The modern issue of dealing with "machinations in a distant court" is the exact problem here. Humans have lived with tribes and been comfortable dealing with powerful people in their direct, personal experience for almost all of our history after language, probably even before. Dealing with your life being ruined because of an indistinct rule created by a bureaucrat you've never met and will never meet is much more emotionally difficult than having your life ruined by Steve down the street.

I'm of the opinion that this alienation is why so many modern movements are focused around spite and anger, such as the Alt Right or whatever name they go by now. Our current way of living in the Western world forces us to constantly repress anger, and there's no good outlet for that anger because we don't personally see the people screwing us over.

Edmond Dantes was in deep despair while imprisoned in Chateau D'If for an unspecified crime on the accusation of an unknown person. Only when he finally deduced what his "crime" had been and who was responsible for his wrongful imprisonment did he regain his will to act.

I think this is an accurate reflection of how many people internally experience oppression by a specific person with intelligible motives versus oppression by an impersonal, alien force to which they are merely unnoticed collateral damage.

"Why is my rent going up this month? Isn't there anything you can do?" "Nope, sorry, the computer system says your rent goes up $125 this year. Corporate sets the rules, there's nothing I can do."

Indeed, “He who has a why to live for can bear almost any how.” Without a "why," the "how" is often unbearable.

That presents different problems. The tyranny of the ten most powerful people in your village might be genuinely and significantly worse than the tyranny of the central government, which doesn’t care about anyone in the village specifically but might care about upholding broad rules that protect you from those ten people. Often local politics is far more aggressive, far more bitter, even far more violent than national politics.

That's kind of orthogonal to the argument, no? Your point is about the objective conditions of the system, whereas the argument was about the subjective ease the people in the systems have dealing with the systems.

At least the person in the village could be ousted if not appealed to. Modern decisions are made in such a way that most decision makers have never been to the places affected nor bothered to meet, much less talk to, those people who would have to live with the decision. To the modern tyrants you aren’t a person, you’re a number in a spreadsheet. Your town, your street, your school? It’s a couple of charts. You are data you aren’t an autonomous agent, you’re a statistical model.

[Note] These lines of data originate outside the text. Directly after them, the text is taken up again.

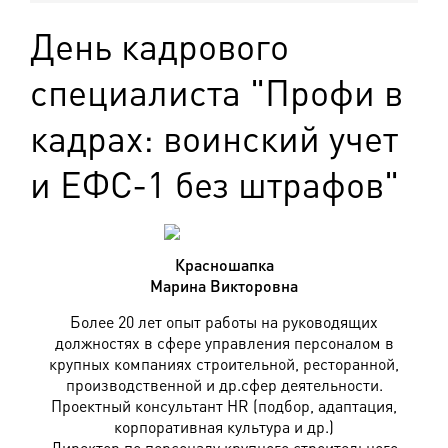
День кадрового
специалиста "Профи в
кадрах: воинский учет
и ЕФС-1 без штрафов"
Красношапка
Марина Викторовна
Более 20 лет опыт работы на руководящих
должностях в сфере управления персоналом в
крупных компаниях строительной, ресторанной,
производственной и др.сфер деятельности.
Проектный консультант HR (подбор, адаптация,
корпоративная культура и др.)
Директор по персоналу крупного строительного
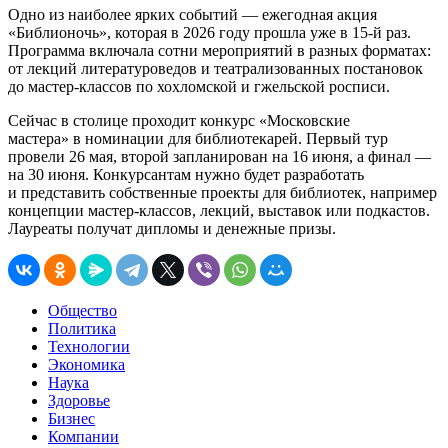
Одно из наиболее ярких событий — ежегодная акция
«Библионочь», которая в 2026 году прошла уже в 15-й раз.
Программа включала сотни мероприятий в разных форматах:
от лекций литературоведов и театрализованных постановок
до мастер-классов по хохломской и гжельской росписи.
Сейчас в столице проходит конкурс «Московские
мастера» в номинации для библиотекарей. Первый тур
провели 26 мая, второй запланирован на 16 июня, а финал —
на 30 июня. Конкурсантам нужно будет разработать
и представить собственные проекты для библиотек, например
концепции мастер‑классов, лекций, выставок или подкастов.
Лауреаты получат дипломы и денежные призы.
Общество
Политика
Технологии
Экономика
Наука
Здоровье
Бизнес
Компании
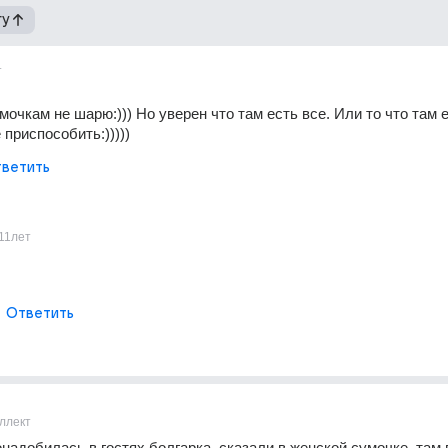
гу
т
очкам не шарю:))) Но уверен что там есть все. Или то что там ес
 приспособить:)))))
ветить
11лет
Ответить
ллект
надобилась в гостях болгарка, сказали в женской сумочке, там в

Dealing with your life being ruined because of an indistinct rule created by a bureaucrat you've never met and will never meet is much more emotionally difficult than having your life ruined by Steve down the street.

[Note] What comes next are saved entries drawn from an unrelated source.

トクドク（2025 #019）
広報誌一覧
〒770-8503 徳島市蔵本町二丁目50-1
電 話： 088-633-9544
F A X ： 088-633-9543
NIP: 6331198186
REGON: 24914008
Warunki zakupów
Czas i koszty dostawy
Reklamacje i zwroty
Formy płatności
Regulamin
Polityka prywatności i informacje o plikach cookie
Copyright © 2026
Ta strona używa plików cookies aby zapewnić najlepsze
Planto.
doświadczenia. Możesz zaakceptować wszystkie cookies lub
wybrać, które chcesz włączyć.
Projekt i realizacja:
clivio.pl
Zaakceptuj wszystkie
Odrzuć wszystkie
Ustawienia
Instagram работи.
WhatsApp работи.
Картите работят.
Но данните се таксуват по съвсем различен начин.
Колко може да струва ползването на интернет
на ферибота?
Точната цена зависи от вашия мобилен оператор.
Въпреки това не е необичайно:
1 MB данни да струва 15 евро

I disagree, or at least I would warn against generalizing on this point

When I say emotionally difficult I don't mean it's always better, I just mean in terms of having an outlet for your anger or being able to process the emotion it's easier. You're mad at Steve - you can imagine punching him in the face.

So many folks nowadays are angry, depressed, manic-depressive, anxious, etc etc etc because they have a massive amount of repressed emotions and don't know how to cope or process them.